====== RECORDS SUPPLIED ======

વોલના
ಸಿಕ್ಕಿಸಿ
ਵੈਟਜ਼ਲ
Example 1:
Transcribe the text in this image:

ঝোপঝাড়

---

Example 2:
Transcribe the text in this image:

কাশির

======
====== RECORDS SUPPLIED ======

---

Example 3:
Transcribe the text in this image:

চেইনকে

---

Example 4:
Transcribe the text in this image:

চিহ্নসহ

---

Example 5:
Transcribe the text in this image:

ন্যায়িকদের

======

[TASK] Please count the lines in the word reading records above that contain the string "Example", matching case exactly, and give only the number.

[FINISHED TASK] 5